Watching the series will hopefully give viewers greater empathy on how others might be suffering—just because the evidence of it isn’t obvious, it doesn’t mean it’s not there.
The drama shares a horrifying reality: people continuously return to their abusive partners. They may run away, seek help (and feel liberated by doing so) and then fall back into that cycle of abuse. We see it happen with the character Danielle (Aimee Carrero,) previously physically abused by her boyfriend and then found a safe haven at the home at the DV center. We also see Alex continuously going back to Sean. While Sean means well and seems to love Alex, with his alcoholism, Alex doesn’t always feel comfortable around him and doesn’t believe he’s responsible enough to be Maddy’s guardian.
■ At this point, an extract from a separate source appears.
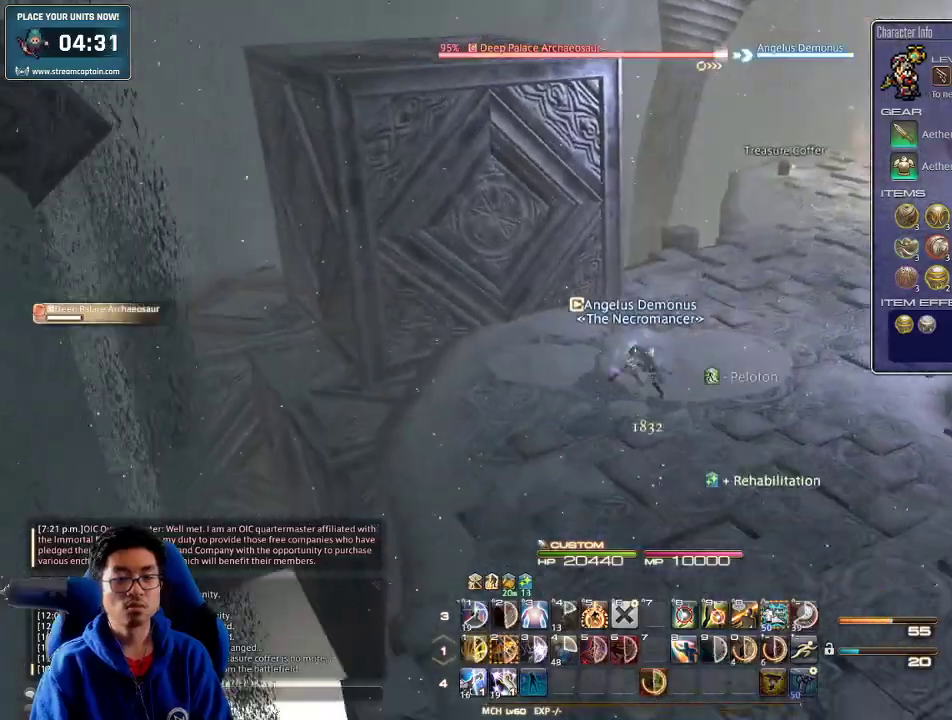
{"keys": ["1", "s", "shift_r"], "events": [[200, "a", "down"], [233, "shift_r", "down"], [266, "a", "up"], [466, "1", "down"]]}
Another powerful message in Maid is the idea that nobody’s lives are truly perfect. Alex thinks the woman whose house she cleans—Regina (Anika Noni Rose)—is the embodiment of the ideal life. She lives in a giant mansion, has a large fridge full of fresh, delicious food, has beautiful furniture, jewelry, clothes, and, most of all, she doesn’t have to worry about money. On the other hand, paychecks are the only thing Alex can think about (when she’s not thinking about Maddy).
But Regina’s life is far from flawless. She doesn’t have time to do anything but work, and her partner doesn’t reciprocate emotionally like she thought he would. Regina and Alex bond on Thanksgiving night, both of them lonely and having a terrible holiday.
Maid reminds us that humans prefer close connections, whether that be family or friends, more than something simple as a lavish home or a bunch of cash. Having money may be great, but we live for the people close to us.
The show can be frustrating at times. Paula (Andie MacDowell,) Alex’s “undiagnosed bi-polar” mother (as Alex puts it,) constantly blabbers about herself and doesn’t listen to her own daughter’s problems. At first, Paula’s outrageousness was funny, and some of the things she said were so out there, but as the show went on, the character can get on your nerves. Paula’s lines seem to be intentionally irritating as Alex gets fed up with her from time to time, but MacDowell delivers her parts effectively.
Even though Paula may be irritating—why won’t she put herself in Alex’s shoes for once?—it’s easy to sympathize with her and understand she’s been through tough times. Paula deals with mental illness (an assumption at first but later confirmed in the series,) and in the past, she had been in an abusive relationship as well. She loves Alex, but she has an odd way of showing her affection. Paula’s lack of observation toward others may be frustrating but through the exploration of her mental illness, we’re given greater context.
Everything Alex does is to benefit her daughter, whether that be work or finding a stable home. It’s commendable watching Alex never give up to give Maddy a sustainable life, continuing to work day after day, despite all of her hurdles. While in the beginning, Alex couldn’t even admit Sean abused her, she learns how to finally stand up for herself in this admiring, uplifting story.
Maid is a powerful show. Alex has many people help her along her endeavor—her father (somewhat,) Regina, and Nate, who offers her a place to sleep at one point and a car. The friendships Alex forms show that she isn’t completely alone, but has people to turn to. Alex receiving help from people is comforting to watch. Ultimately, the story of a mother taking care of her daughter under dire circumstances, watching the two’s relationship unfold, and Alex’s dedication to Maddy is worth the watch alone.
Season 1 of Maid is available on Netflix.